--- What the task asks ---
Please show every line in the entries below that includes the word "pixels".

━━ Extracted data

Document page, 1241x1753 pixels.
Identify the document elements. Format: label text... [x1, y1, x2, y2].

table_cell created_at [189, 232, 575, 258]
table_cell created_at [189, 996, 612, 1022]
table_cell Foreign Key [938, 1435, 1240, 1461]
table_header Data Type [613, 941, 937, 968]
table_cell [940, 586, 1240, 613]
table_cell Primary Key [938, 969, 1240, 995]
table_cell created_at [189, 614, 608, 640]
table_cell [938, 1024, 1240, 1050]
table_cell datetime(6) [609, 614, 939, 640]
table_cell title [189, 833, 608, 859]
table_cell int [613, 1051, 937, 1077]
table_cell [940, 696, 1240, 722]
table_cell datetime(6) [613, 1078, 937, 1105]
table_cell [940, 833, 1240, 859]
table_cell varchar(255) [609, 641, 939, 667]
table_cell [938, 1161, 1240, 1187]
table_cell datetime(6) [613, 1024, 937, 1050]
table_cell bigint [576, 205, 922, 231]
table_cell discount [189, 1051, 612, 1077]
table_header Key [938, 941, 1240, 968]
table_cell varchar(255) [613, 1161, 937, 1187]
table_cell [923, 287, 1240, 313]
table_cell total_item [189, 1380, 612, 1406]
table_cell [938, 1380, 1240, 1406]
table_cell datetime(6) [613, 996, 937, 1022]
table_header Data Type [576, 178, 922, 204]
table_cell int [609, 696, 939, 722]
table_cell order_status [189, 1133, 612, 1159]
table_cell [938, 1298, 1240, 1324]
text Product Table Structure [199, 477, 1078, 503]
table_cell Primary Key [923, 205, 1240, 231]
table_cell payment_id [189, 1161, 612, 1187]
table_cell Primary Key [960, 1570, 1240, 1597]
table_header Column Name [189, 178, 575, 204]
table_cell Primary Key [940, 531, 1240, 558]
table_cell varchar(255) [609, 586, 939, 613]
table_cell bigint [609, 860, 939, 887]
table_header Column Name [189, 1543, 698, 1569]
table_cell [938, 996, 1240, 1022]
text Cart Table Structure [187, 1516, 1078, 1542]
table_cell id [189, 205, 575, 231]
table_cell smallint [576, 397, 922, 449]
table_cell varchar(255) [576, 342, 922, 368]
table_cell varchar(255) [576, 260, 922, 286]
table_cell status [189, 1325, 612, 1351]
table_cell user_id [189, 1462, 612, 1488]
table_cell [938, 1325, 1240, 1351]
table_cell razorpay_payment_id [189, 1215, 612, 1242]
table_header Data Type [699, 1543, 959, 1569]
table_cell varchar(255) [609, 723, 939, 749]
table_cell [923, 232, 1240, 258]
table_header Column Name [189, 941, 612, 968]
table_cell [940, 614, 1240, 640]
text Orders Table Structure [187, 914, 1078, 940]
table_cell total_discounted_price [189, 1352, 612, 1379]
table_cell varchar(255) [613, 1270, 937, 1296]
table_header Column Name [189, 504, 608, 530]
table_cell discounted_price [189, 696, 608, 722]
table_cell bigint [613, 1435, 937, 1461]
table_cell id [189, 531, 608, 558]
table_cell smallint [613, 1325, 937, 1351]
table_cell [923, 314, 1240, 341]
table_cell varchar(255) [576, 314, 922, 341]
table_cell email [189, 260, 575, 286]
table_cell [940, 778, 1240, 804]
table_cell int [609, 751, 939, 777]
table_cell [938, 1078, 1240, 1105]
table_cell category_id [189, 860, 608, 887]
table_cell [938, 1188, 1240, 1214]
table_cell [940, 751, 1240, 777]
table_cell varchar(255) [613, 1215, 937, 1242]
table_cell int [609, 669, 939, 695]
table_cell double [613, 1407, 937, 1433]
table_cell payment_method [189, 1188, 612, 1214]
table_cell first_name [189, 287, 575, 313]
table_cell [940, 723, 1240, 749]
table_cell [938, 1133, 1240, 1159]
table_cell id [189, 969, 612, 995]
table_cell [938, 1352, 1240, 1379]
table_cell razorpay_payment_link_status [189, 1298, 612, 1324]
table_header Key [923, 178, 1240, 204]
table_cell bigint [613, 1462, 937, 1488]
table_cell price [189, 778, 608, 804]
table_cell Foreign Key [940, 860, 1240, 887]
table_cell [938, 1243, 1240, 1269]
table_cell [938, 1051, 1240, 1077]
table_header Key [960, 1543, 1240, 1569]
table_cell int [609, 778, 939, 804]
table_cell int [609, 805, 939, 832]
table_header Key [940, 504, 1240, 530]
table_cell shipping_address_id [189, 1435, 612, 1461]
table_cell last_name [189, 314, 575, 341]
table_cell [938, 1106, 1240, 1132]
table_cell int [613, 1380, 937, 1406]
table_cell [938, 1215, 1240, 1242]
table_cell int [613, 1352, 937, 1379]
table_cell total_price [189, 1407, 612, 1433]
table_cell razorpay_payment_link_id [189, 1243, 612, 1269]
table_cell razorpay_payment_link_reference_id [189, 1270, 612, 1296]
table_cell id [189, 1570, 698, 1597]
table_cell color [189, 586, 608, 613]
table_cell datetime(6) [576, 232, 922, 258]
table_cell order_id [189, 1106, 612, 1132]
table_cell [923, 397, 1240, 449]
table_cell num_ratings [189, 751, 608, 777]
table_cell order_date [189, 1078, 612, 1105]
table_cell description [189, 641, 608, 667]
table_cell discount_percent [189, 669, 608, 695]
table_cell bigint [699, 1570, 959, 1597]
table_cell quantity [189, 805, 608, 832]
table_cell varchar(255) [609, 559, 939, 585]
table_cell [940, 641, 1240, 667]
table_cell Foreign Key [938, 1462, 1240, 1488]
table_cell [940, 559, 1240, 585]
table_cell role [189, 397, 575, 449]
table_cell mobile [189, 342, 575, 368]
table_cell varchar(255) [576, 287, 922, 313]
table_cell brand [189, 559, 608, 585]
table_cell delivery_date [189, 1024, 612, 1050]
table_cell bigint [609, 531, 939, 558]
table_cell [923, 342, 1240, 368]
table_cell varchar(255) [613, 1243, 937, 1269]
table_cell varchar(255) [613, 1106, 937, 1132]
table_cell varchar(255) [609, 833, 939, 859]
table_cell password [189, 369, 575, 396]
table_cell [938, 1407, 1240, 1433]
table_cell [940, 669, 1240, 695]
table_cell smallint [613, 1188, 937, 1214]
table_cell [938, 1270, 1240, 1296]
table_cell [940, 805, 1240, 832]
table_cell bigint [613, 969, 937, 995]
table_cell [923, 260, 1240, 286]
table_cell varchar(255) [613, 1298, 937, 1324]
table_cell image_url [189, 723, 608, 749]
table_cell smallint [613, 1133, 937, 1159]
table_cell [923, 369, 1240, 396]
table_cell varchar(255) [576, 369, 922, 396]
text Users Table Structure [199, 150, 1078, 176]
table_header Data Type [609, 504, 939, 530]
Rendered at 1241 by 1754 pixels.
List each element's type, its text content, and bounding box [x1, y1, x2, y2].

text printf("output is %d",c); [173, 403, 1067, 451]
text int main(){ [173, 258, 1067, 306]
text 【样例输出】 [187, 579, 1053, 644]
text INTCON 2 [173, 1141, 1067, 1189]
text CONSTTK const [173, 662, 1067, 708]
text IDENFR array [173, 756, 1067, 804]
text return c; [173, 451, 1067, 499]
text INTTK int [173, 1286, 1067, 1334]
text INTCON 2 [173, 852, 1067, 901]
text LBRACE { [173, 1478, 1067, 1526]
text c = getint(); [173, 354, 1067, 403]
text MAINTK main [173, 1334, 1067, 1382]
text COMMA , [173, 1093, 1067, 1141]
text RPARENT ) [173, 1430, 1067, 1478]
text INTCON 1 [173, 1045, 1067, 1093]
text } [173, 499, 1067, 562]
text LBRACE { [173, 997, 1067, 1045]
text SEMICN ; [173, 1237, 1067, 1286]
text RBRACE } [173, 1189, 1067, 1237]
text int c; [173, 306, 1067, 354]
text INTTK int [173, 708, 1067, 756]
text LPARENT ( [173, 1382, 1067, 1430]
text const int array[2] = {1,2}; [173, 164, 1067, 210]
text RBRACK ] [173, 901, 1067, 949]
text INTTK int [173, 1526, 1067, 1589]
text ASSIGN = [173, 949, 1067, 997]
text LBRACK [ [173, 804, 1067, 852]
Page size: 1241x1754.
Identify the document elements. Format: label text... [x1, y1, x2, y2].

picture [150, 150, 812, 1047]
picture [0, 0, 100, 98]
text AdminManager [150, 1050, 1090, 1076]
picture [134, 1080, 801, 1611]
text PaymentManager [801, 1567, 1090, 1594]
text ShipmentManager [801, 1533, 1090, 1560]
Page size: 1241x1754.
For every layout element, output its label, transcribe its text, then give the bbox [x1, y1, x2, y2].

━━━━

--- Response to the exercise ---
Document page, 1241x1753 pixels.
Rendered at 1241 by 1754 pixels.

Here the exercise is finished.